Anglophone reporting on the current Serbian political situation has been a general failure of the ears and eyes. Every report I've seen only elucidates the strength of the reporters' political prescriptions.

One of the worst distortions I've come across was listening to The Rest is Politics - a political podcast, by two educated people, who should have known better than to waffle without looking.

The podcast begins its notes on Serbia by mentioning Trump. He has nothing to do with the collapsed canopy in Novi Sad, but the reporters have Trump on their mind, so they absent-mindedly wonder how he may be involved, before moving on. This is the left wing equivalent of asking 'is this because of woke?'. It never serves to untangle thoughts or suggest new research - it only serves to simplify thinking and give enough of an answer to not ask anything more.

The podcast then shifted to asking whether or not some of the protesters were 'right wing', failed to provide an answer (or source), then promptly moved on again.

But the answer is easy - 'no'. None of the protesters are 'right wing', because Serbians are not 'right wing'.

  • "Right wing" means that someone resists public transport, preferring free transport. But Serbian old-school nationalists would support transport, hospitals, and the rest being run as a public service, just as they did in Yugoslavia.
  • "Right wing" means that group would tend to be religious, but vehement supporters of old Yugoslavia, were proud Communists.
  • "Right wing" means supporting gun rights, but Serbs would barely recognise this as relevant to other political spheres. Gun-ownership is a hot topic, but the conversation does not map to anything in the US, UK, or EU.

While the audience clearly has to understand "right wing" in these standard ways, the only sane interpretation I can give to the podcast presenters is the question of homophobia. Written in clear language, they may have been asking 'among all the Serbians protesting, were any homophobic?'. And we have another easy answer, to another pointless musing.

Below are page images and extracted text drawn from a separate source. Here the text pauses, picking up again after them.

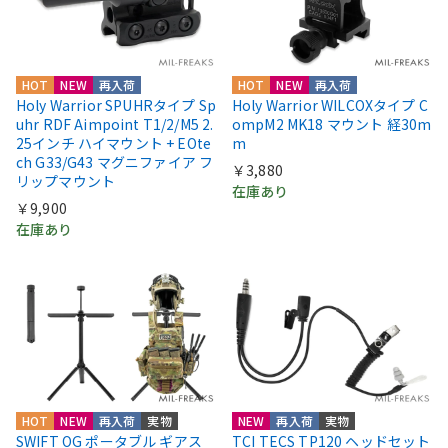
HOT
NEW
再入荷
HOT
NEW
再入荷
Holy Warrior SPUHRタイプ Sp
Holy Warrior WILCOXタイプ C
uhr RDF Aimpoint T1/2/M5 2.
ompM2 MK18 マウント 経30m
25インチ ハイマウント + EOte
m
ch G33/G43 マグニファイア フ
￥3,880
リップマウント
在庫あり
￥9,900
在庫あり
HOT
NEW
再入荷
実物
NEW
再入荷
実物
SWIFT OG ポータブル ギアス
TCI TECS TP120 ヘッドセット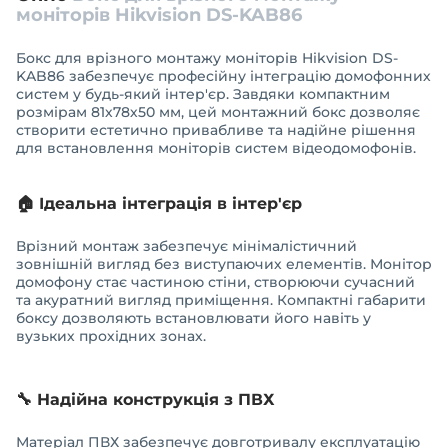
моніторів Hikvision DS-KAB86
Бокс для врізного монтажу моніторів Hikvision DS-
KAB86 забезпечує професійну інтеграцію домофонних
систем у будь-який інтер'єр. Завдяки компактним
розмірам 81х78х50 мм, цей монтажний бокс дозволяє
створити естетично привабливе та надійне рішення
для встановлення моніторів систем відеодомофонів.
🏠 Ідеальна інтеграція в інтер'єр
Врізний монтаж забезпечує мінімалістичний
зовнішній вигляд без виступаючих елементів. Монітор
домофону стає частиною стіни, створюючи сучасний
та акуратний вигляд приміщення. Компактні габарити
боксу дозволяють встановлювати його навіть у
вузьких прохідних зонах.
🔧 Надійна конструкція з ПВХ
Матеріал ПВХ забезпечує довготривалу експлуатацію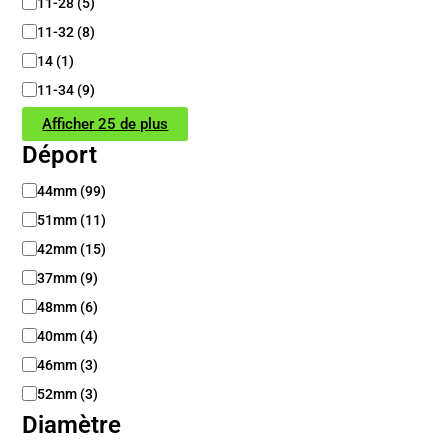
11-28
(
5
)
11-32
(
8
)
14
(
1
)
11-34
(
9
)
Afficher 25 de plus
Déport
D
44mm
(
99
)
é
51mm
(
11
)
p
o
42mm
(
15
)
r
37mm
(
9
)
t
48mm
(
6
)
40mm
(
4
)
46mm
(
3
)
52mm
(
3
)
Diamètre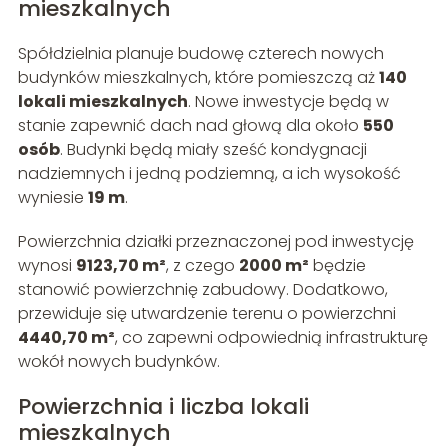
mieszkalnych
Spółdzielnia planuje budowę czterech nowych
budynków mieszkalnych, które pomieszczą aż
140
lokali mieszkalnych
. Nowe inwestycje będą w
stanie zapewnić dach nad głową dla około
550
osób
. Budynki będą miały sześć kondygnacji
nadziemnych i jedną podziemną, a ich wysokość
wyniesie
19 m
.
Powierzchnia działki przeznaczonej pod inwestycję
wynosi
9123,70 m²
, z czego
2000 m²
będzie
stanowić powierzchnię zabudowy. Dodatkowo,
przewiduje się utwardzenie terenu o powierzchni
4440,70 m²
, co zapewni odpowiednią infrastrukturę
wokół nowych budynków.
Powierzchnia i liczba lokali
mieszkalnych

After the familiar thoughts on Trump, and familiar thoughts on who might be "right wing", they add another familiar, easily-digestible thought; Serbia in the 90's. After a string of irrelevant 'member-berries' about Kosovo, Bosnia, and everything else people associate Serbia with, the 'political reporting' moves onto the next hot-topic (probably more Trump).

The naval-gazing reports don't just produce a nonsensical world-view, it also meant wasted opportunity.

  • The podcast might have noted the novel tactics used by the students, and how they've made contact with those living outside of the cities by walking from Belgrade to Novi Sad.
  • Reports might have mentioned the politician who left a meeting to put on trainers, knowing he would have to sprint away from an angry crowd.
  • They might have mentioned the fist-fights between police and farmers who arrived to protect female students from SNS-supporters running them over.